● **Problem statement**
All entries are to be printed again exactly, with their images omitted.

* * * * * * *

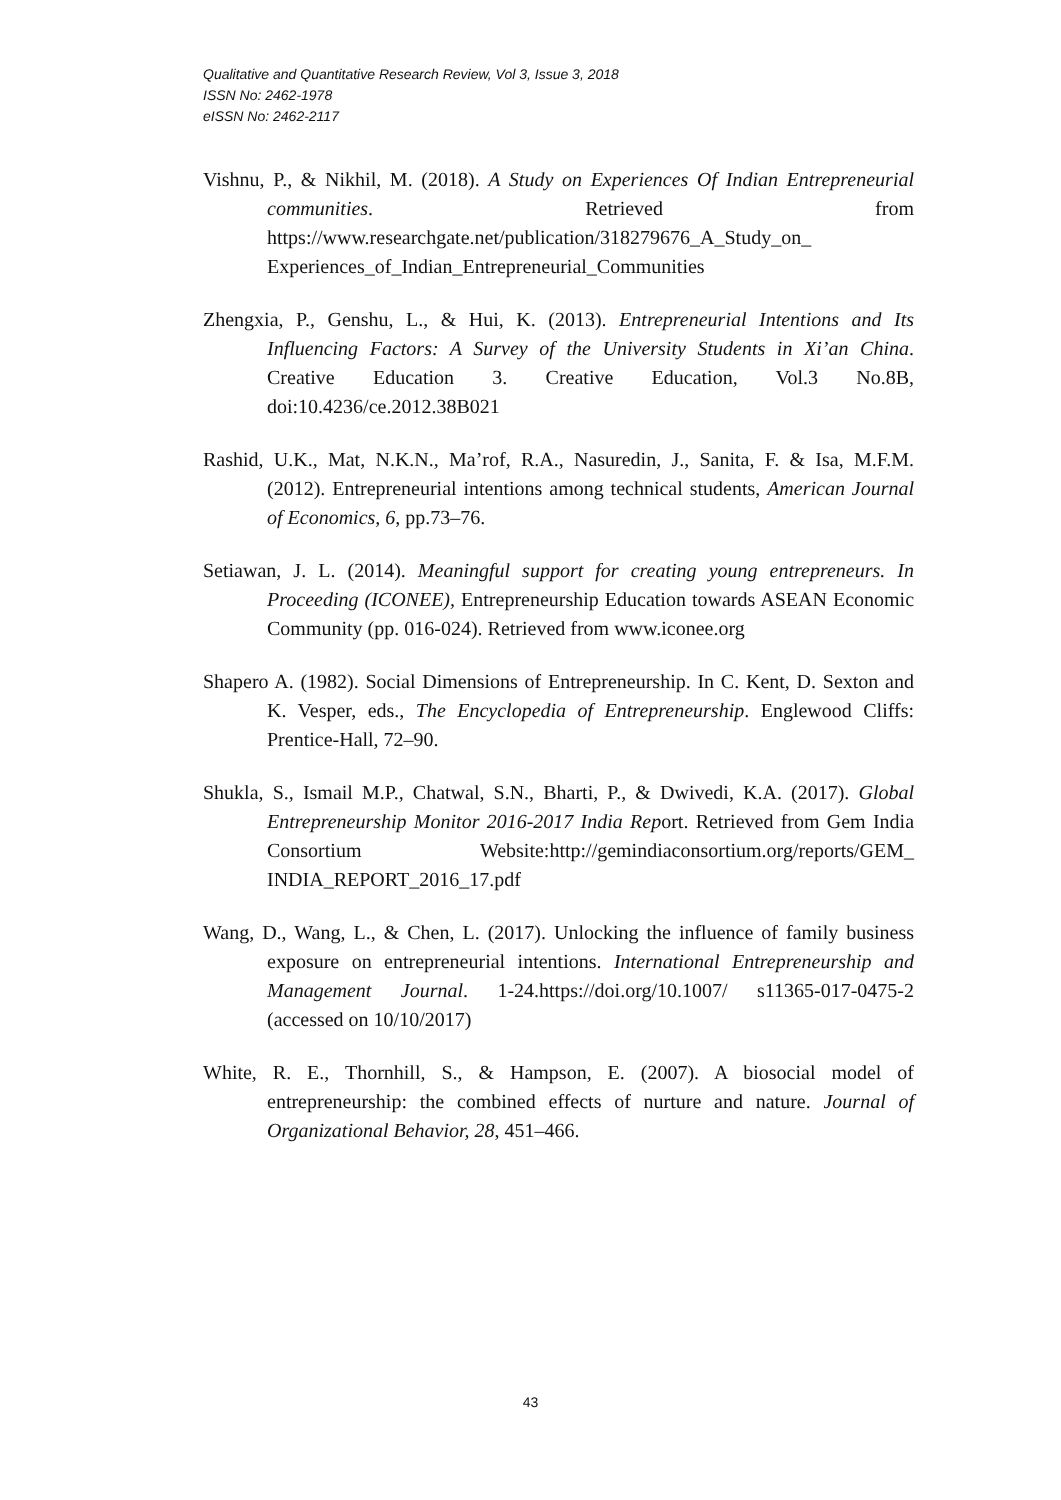Qualitative and Quantitative Research Review, Vol 3, Issue 3, 2018
ISSN No: 2462-1978
eISSN No: 2462-2117
Vishnu, P., & Nikhil, M. (2018). A Study on Experiences Of Indian Entrepreneurial communities. Retrieved from https://www.researchgate.net/publication/318279676_A_Study_on_ Experiences_of_Indian_Entrepreneurial_Communities
Zhengxia, P., Genshu, L., & Hui, K. (2013). Entrepreneurial Intentions and Its Influencing Factors: A Survey of the University Students in Xi’an China. Creative Education 3. Creative Education, Vol.3 No.8B, doi:10.4236/ce.2012.38B021
Rashid, U.K., Mat, N.K.N., Ma’rof, R.A., Nasuredin, J., Sanita, F. & Isa, M.F.M. (2012). Entrepreneurial intentions among technical students, American Journal of Economics, 6, pp.73–76.
Setiawan, J. L. (2014). Meaningful support for creating young entrepreneurs. In Proceeding (ICONEE), Entrepreneurship Education towards ASEAN Economic Community (pp. 016-024). Retrieved from www.iconee.org
Shapero A. (1982). Social Dimensions of Entrepreneurship. In C. Kent, D. Sexton and K. Vesper, eds., The Encyclopedia of Entrepreneurship. Englewood Cliffs: Prentice-Hall, 72–90.
Shukla, S., Ismail M.P., Chatwal, S.N., Bharti, P., & Dwivedi, K.A. (2017). Global Entrepreneurship Monitor 2016-2017 India Report. Retrieved from Gem India Consortium Website:http://gemindiaconsortium.org/reports/GEM_ INDIA_REPORT_2016_17.pdf
Wang, D., Wang, L., & Chen, L. (2017). Unlocking the influence of family business exposure on entrepreneurial intentions. International Entrepreneurship and Management Journal. 1-24.https://doi.org/10.1007/ s11365-017-0475-2 (accessed on 10/10/2017)
White, R. E., Thornhill, S., & Hampson, E. (2007). A biosocial model of entrepreneurship: the combined effects of nurture and nature. Journal of Organizational Behavior, 28, 451–466.
43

* * * * * * *

● **Response**
Qualitative and Quantitative Research Review, Vol 3, Issue 3, 2018
ISSN No: 2462-1978
eISSN No: 2462-2117
Vishnu, P., & Nikhil, M. (2018). A Study on Experiences Of Indian Entrepreneurial communities. Retrieved from https://www.researchgate.net/publication/318279676_A_Study_on_ Experiences_of_Indian_Entrepreneurial_Communities
Zhengxia, P., Genshu, L., & Hui, K. (2013). Entrepreneurial Intentions and Its Influencing Factors: A Survey of the University Students in Xi’an China. Creative Education 3. Creative Education, Vol.3 No.8B, doi:10.4236/ce.2012.38B021
Rashid, U.K., Mat, N.K.N., Ma’rof, R.A., Nasuredin, J., Sanita, F. & Isa, M.F.M. (2012). Entrepreneurial intentions among technical students, American Journal of Economics, 6, pp.73–76.
Setiawan, J. L. (2014). Meaningful support for creating young entrepreneurs. In Proceeding (ICONEE), Entrepreneurship Education towards ASEAN Economic Community (pp. 016-024). Retrieved from www.iconee.org
Shapero A. (1982). Social Dimensions of Entrepreneurship. In C. Kent, D. Sexton and K. Vesper, eds., The Encyclopedia of Entrepreneurship. Englewood Cliffs: Prentice-Hall, 72–90.
Shukla, S., Ismail M.P., Chatwal, S.N., Bharti, P., & Dwivedi, K.A. (2017). Global Entrepreneurship Monitor 2016-2017 India Report. Retrieved from Gem India Consortium Website:http://gemindiaconsortium.org/reports/GEM_ INDIA_REPORT_2016_17.pdf
Wang, D., Wang, L., & Chen, L. (2017). Unlocking the influence of family business exposure on entrepreneurial intentions. International Entrepreneurship and Management Journal. 1-24.https://doi.org/10.1007/ s11365-017-0475-2 (accessed on 10/10/2017)
White, R. E., Thornhill, S., & Hampson, E. (2007). A biosocial model of entrepreneurship: the combined effects of nurture and nature. Journal of Organizational Behavior, 28, 451–466.
43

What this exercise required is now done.